Publications
Automatic Sampling for Discontinuities in Differentiable Shaders
Yash Belhe, Ishit Mehta, Wesley Chang, Iliyan Georgiev, Michaël Gharbi, Ravi Ramamoorthi, and Tzu-Mao Li
ACM Transactions on Graphics (Proceedings of SIGGRAPH Asia 2025)
Many tasks in graphics and vision require computing derivatives of integrals of discontinuous functions, which have previously either required specialized routines or suffered from high variance. We introduce a program transform and boundary sampling technique that computes accurate derivatives for arbitrary shader programs, enabling a range of applications such as painterly rendering, CSG, rasterization, discontinuous textures, and more.
Transforming Unstructured Hair Strands into Procedural Hair Grooms
Wesley Chang, Andrew L. Russell, Stephane Grabli, Matt Jen-Yuan Chiang, Christophe Hery, Doug Roble, Ravi Ramamoorthi, Tzu-Mao Li, and Olivier Maury
ACM Transactions on Graphics (Proceedings of SIGGRAPH 2025)
Recent methods have been developed to reconstruct 3D hair strand geometry from images. We introduce an inverse hair grooming pipeline to transform these unstructured hair strands into procedural hair grooms controlled by a small set of guide strands and artist-friendly grooming operators, enabling easy editing of hair shape and style.
Vector-Valued Monte Carlo Integration Using Ratio Control Variates
Haolin Lu, Delio Vicini, Wesley Chang, and Tzu-Mao Li
ACM Transactions on Graphics (Proceedings of SIGGRAPH 2025)
Best Paper Award
Variance reduction techniques for Monte Carlo integration are typically designed for scalar-valued integrands, even though many rendering and inverse rendering tasks actually involve vector-valued integrands. We show that ratio control variates, compared to conventional difference control variates, can significantly reduce the error of vector-valued integration with minimal overhead.

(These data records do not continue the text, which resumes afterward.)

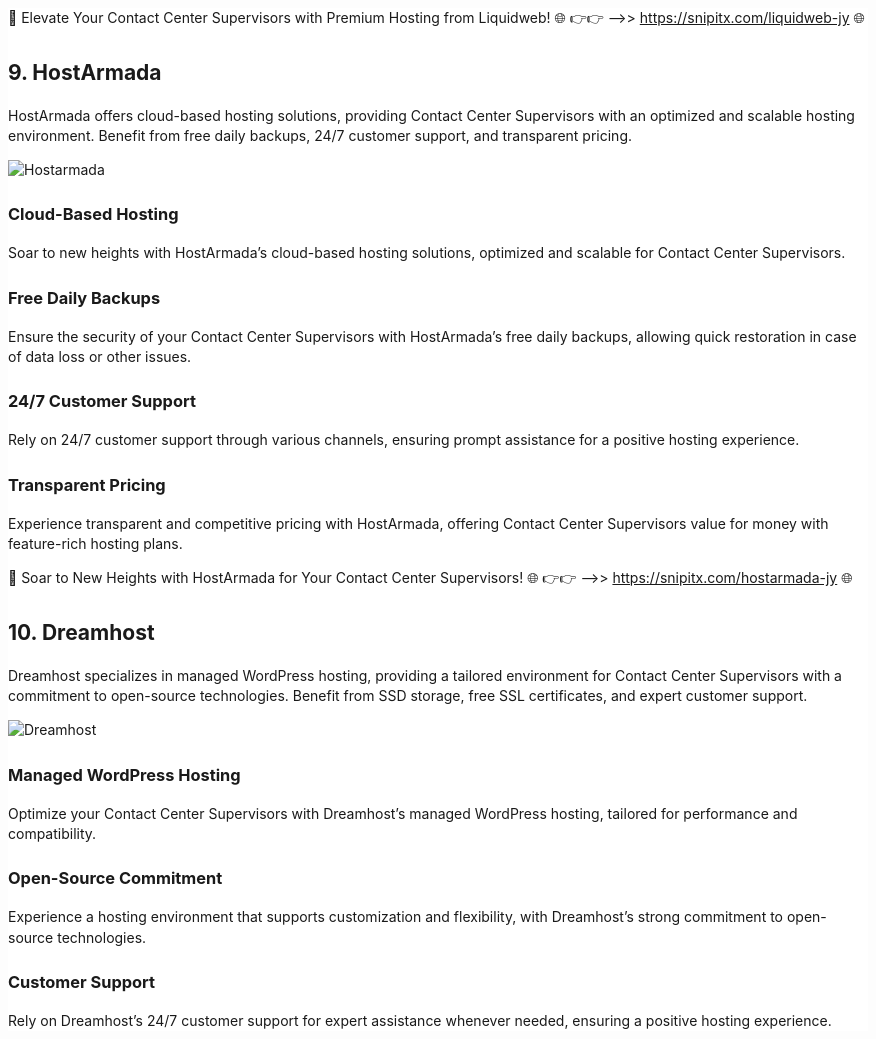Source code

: 🚀 Elevate Your Contact Center Supervisors with Premium Hosting from Liquidweb! 🌐
👉👉 -->> https://snipitx.com/liquidweb-jy 🌐

## 9. HostArmada

HostArmada offers cloud-based hosting solutions, providing Contact Center Supervisors with an optimized and scalable hosting environment. Benefit from free daily backups, 24/7 customer support, and transparent pricing.

![Hostarmada](https://i.imgur.com/KFbdf3o.jpeg "Hostarmada Hosting")

### Cloud-Based Hosting
Soar to new heights with HostArmada’s cloud-based hosting solutions, optimized and scalable for Contact Center Supervisors.

### Free Daily Backups
Ensure the security of your Contact Center Supervisors with HostArmada’s free daily backups, allowing quick restoration in case of data loss or other issues.

### 24/7 Customer Support
Rely on 24/7 customer support through various channels, ensuring prompt assistance for a positive hosting experience.

### Transparent Pricing
Experience transparent and competitive pricing with HostArmada, offering Contact Center Supervisors value for money with feature-rich hosting plans.

🚀 Soar to New Heights with HostArmada for Your Contact Center Supervisors! 🌐
👉👉 -->> https://snipitx.com/hostarmada-jy 🌐

## 10. Dreamhost

Dreamhost specializes in managed WordPress hosting, providing a tailored environment for Contact Center Supervisors with a commitment to open-source technologies. Benefit from SSD storage, free SSL certificates, and expert customer support.

![Dreamhost](https://i.imgur.com/rXIg8ip.jpeg "Dreamhost Hosting")

### Managed WordPress Hosting
Optimize your Contact Center Supervisors with Dreamhost’s managed WordPress hosting, tailored for performance and compatibility.

### Open-Source Commitment
Experience a hosting environment that supports customization and flexibility, with Dreamhost’s strong commitment to open-source technologies.

### Customer Support
Rely on Dreamhost’s 24/7 customer support for expert assistance whenever needed, ensuring a positive hosting experience.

Spatiotemporal Bilateral Gradient Filtering for Inverse Rendering
Wesley Chang*, Xuanda Yang*, Yash Belhe*, Ravi Ramamoorthi, and Tzu-Mao Li
*Denotes equal contribution
SIGGRAPH Asia 2024 (Conference Track)
We introduce a spatiotemporal optimizer for inverse rendering which combines the temporal filtering of Adam with spatial cross-bilateral filtering to enable higher quality reconstructions in texture, volume, and geometry recovery.
Real-Time Path Guiding Using Bounding Voxel Sampling
Haolin Lu, Wesley Chang, Trevor Hedstrom, and Tzu-Mao Li
ACM Transactions on Graphics (Proceedings of SIGGRAPH 2024)
We propose a real-time path guiding method, Voxel Path Guiding (VXPG), that significantly improves fitting efficiency under limited sampling budget. We show that our method can outperform other real-time path guiding and virtual point light methods, particularly in handling complex dynamic scenes.
Parameter-space ReSTIR for Differentiable and Inverse Rendering
Wesley Chang, Venkataram Sivaram, Derek Nowrouzezahrai, Toshiya Hachisuka, Ravi Ramamoorthi, and Tzu-Mao Li
SIGGRAPH North America 2023 (Conference Track)
Physically-based inverse rendering algorithms that utilize differentiable rendering typically use gradient descent to optimize for scene parameters such as materials and lighting. We observe that the scene often changes slowly from frame to frame during optimization, similar to animation, and therefore adapt temporal reuse from ReSTIR to reuse samples across gradient iterations and accelerate inverse rendering.